LOST continues to be a griping and very interesting show. The plot lines continue to intrigue and baffle, the good buys and the bad guys continue to evolve, the time/space continuum continues to be in flux. LOST seems to be a universe unto itself, but the farther we dive into the life and times of Benjamin Linus, the more the show starts to look like Alais. I loved the first few seasons of Alias-but it seriously lost its way in the end. Alias’s wrap up made even less sense than the silliness of rival super secret government spy cells fighting over ancient magical machines.
LOST has always been heading down that road itself, but once it stopped being the story of the survivors of Oceanic Flight 815 and became the Life and Times of Ben the Rat-well, it has lost something. We now have the major story line turned into a fight between two apparently superhuman beings with unlimited power and influence-who can’t seem to be kill each other. Are Ben and Widmore the same person in slightly different time lines? As always, the great thing about LOST is that there are nothing but questions and never any answers.

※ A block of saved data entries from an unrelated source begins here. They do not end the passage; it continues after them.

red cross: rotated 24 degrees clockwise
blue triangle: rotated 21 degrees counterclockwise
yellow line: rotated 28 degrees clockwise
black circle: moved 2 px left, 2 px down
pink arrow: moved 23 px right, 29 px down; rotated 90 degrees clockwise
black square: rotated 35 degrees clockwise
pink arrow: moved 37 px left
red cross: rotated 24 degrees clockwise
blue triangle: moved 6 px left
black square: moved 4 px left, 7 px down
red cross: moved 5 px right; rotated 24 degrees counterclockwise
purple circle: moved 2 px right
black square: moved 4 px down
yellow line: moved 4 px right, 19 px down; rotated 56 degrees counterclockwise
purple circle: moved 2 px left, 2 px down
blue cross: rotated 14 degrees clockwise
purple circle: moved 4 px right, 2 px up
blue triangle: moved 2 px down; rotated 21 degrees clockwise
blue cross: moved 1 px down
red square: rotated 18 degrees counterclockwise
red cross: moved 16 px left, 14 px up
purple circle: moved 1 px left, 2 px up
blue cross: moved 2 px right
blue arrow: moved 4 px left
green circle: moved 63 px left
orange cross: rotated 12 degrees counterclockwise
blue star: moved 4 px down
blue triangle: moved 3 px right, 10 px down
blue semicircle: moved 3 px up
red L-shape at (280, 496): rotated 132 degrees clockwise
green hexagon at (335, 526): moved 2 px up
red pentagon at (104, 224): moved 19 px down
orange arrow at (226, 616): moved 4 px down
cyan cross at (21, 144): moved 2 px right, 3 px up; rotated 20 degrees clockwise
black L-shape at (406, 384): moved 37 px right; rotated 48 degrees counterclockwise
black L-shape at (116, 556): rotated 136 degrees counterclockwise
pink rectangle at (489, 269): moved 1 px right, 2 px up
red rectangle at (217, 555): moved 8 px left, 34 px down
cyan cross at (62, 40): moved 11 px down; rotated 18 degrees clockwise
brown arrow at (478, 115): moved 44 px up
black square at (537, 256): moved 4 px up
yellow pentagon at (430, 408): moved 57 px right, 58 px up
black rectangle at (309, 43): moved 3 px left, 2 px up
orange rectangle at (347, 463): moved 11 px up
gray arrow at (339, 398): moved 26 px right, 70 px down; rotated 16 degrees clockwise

The killing off of several major characters this season is both shocking and expected. After all, only six, or was it seven?, people get off the Island and return to the Real World. So either the others have to be left behind or they have to be killed before they can be rescued. It is also somewhat surprising that Ben can summon the smoke monster, which was more than a bit of a disappointment in itself. With a voice like Godzilla and that look of awe and wonder on John’s face when he first saw it-we all expected, a CGI cloud? Ranks up there with Data telling the Borg to take a nap so the Enterprise can get away.
But I will keep watching, I think LOST is the best show on TV. The big twist this season was the flashforwards, which replaced the flashbacks as the major means of filling time while our heroes wander around in the jungle. If we trust the story, then we know that at least our little core group will survive more or less in tact. Unless, of course, there are time variations at play, in which case maybe Jack will die from a rupture appendix, even though we have seen him alive and not so well in the future.
As with Alais, it is pretty much impossible for the show to end in a way that will please everyone. Even if all the countless loose ends are somehow tied up-some us won’t like the knots they used.